Zes jaar geleden verscheen mijn ‘magnum opus’:
‘Voor onze tijd, kroniek van een Amsterdamse familie.’ Wie waren de Maksen? Waar kwamen ze vandaan? Amsterdam. Ik zocht naar de roots van vaders zijde en werkte vijf jaar aan dit verhaal. Het begon in Duitsland in 1780, mijn voorvader Jan David Auf der Masch kwam als Hollandgänger naar Amsterdam. Met heel veel plezier dook ik in de geschiedenis van achttiende- en negentiende-eeuws Amsterdam.
Paleis voor Volksvlijt Ik stuitte op een flamboyant en zeer on-Nederlands gebouw. Het stond op het Frederiksplein en werd in 1864 geopend met de eerste grote tuinbouwtentoonstelling. Ik weet nog de eerste keer dat ik een foto zag op internet en mijn ogen niet geloofde. Had dit gebouw in Amsterdam gestaan?
Het Paleis voor Volksvlijt op de kop van de Hoge Sluis over de Amstel
De idealistische dokter Samuel Sarphati had grootse plannen, hij vond dat net als Londen ook Amsterdam een eigen Crystal Palace krijgen. Engeland was wat verder, de industriële revolutie was daar al ingezet. We konden in Nederland nog veel van ze leren en dankzij tomeloze inzet van Sarphati kreeg Amsterdam zijn eigen Paleis voor Volksvlijt. Helaas heeft hij maar twee jaar van zijn geesteskind mogen genieten. Hij stierf in 1866 en daarmee verloor dit sieraad in de stad, grotesk en bijzonder zijn grootse voorvechter. Uiteindelijk werkte het toch allemaal niet. Het tentoonstellingsgebouw van ijzer en glas bleek zeer onderhoudsgevoelig. Het was een koud tochtgat, de akoestiek was matig, dus als concert- en theaterzaal had het veel concurrentie van het zoveel comfortabelere Concertgebouw en de Stadsschouwburg. Dus helaas, de bodem van de schatkist was permanent in zicht.
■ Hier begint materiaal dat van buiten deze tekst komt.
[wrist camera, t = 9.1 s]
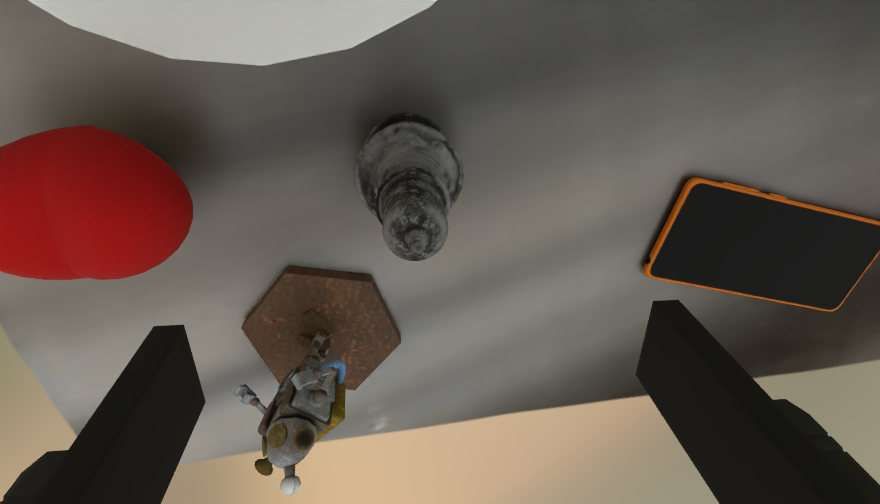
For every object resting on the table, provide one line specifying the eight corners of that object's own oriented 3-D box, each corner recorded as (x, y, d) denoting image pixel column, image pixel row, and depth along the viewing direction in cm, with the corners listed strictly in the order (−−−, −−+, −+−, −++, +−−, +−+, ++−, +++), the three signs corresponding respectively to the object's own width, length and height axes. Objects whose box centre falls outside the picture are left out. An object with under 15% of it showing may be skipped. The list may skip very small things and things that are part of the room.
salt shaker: (466, 120, 30) (510, 194, 19) (442, 210, 32) (470, 320, 22) (366, 97, 28) (354, 163, 18) (350, 193, 31) (331, 301, 20)
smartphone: (828, 308, 39) (837, 315, 38) (637, 271, 35) (642, 277, 35) (891, 221, 35) (902, 226, 35) (686, 170, 32) (694, 175, 31)
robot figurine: (315, 232, 32) (279, 354, 21) (427, 306, 35) (444, 442, 25) (224, 344, 35) (154, 498, 25) (334, 402, 39) (315, 558, 28)
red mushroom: (220, 104, 28) (143, 158, 19) (238, 219, 31) (179, 311, 22) (40, 99, 27) (-130, 153, 18) (77, 219, 30) (-51, 315, 21)
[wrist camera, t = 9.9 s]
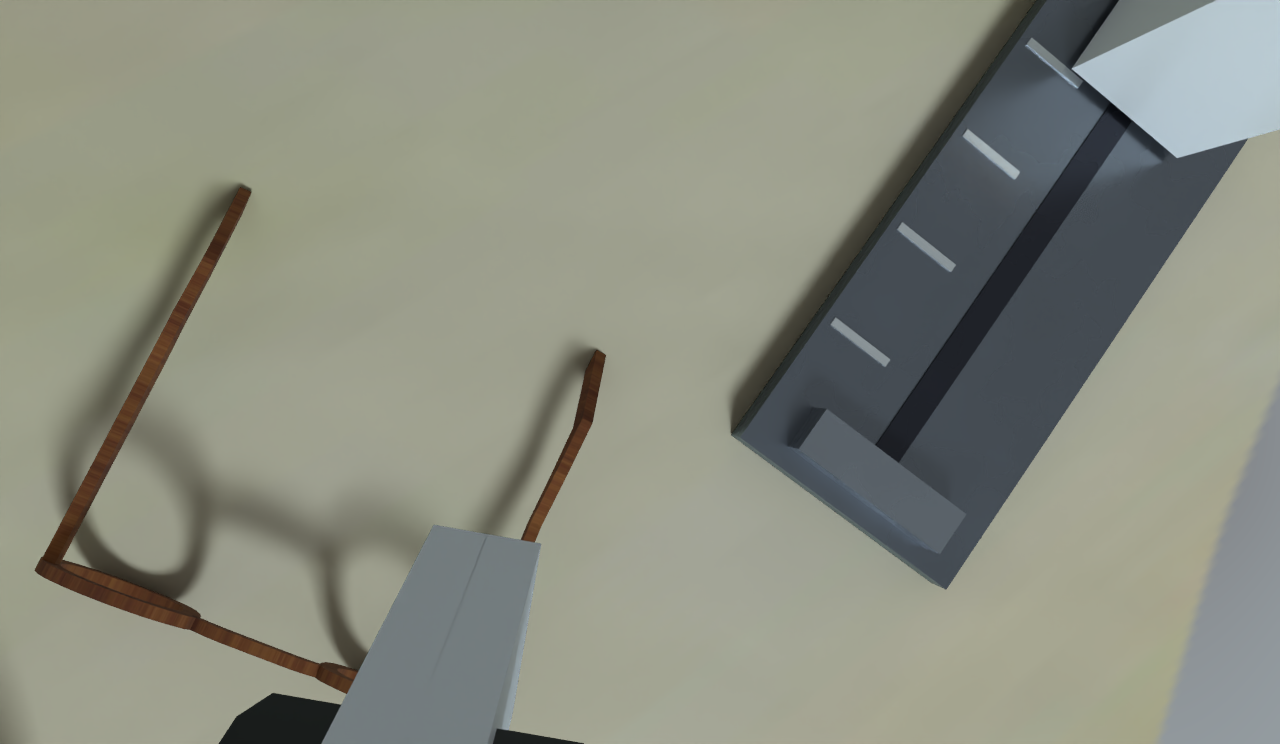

Na 65 jaar, bijkans een mensenleven, de stad gedomineerd te hebben, ging het Paleis voor Volksvlijt in de nacht van 17 op 18 april 1929 ten onder in de grootste brand in de geschiedenis van Amsterdam. In een paar uur tijd lag het Volkspaleis in de as. Wat bleef was een gapend gat in de stad, een rotte kies, vergeten schoonheid! Tot, pas in 1962, De Nederlandsche Bank op die plek werd neergezet.
De geschiedenis en anekdotes rond het Volkspaleis intrigeerden me, er hing een Phantom of the Opera sfeer omheen. Er waren schandalen en er was veel tragiek. Daar wilde ik iets mee doen. Ik wilde dit vergeten, onmogelijke gebouw een gezicht geven, en wat is een betere plek dan in een roman. Het Paleis voor Volksvlijt en de bijbehorende Winkelgalerij die in 1883 werd geopend, moesten het decor vormen van mijn volgende historische roman.
De galerij viert haar 25 jarig bestaan
Nu, na vijf jaar is de historische roman die ik de titel ‘Geslepen glas’ heb gegeven bijna klaar om de wijde wereld in te sturen. Ik huiver en twijfel, maar op een dag is het zover. Uitgevers, kom maar op! Het is een bijzonder verhaal geworden!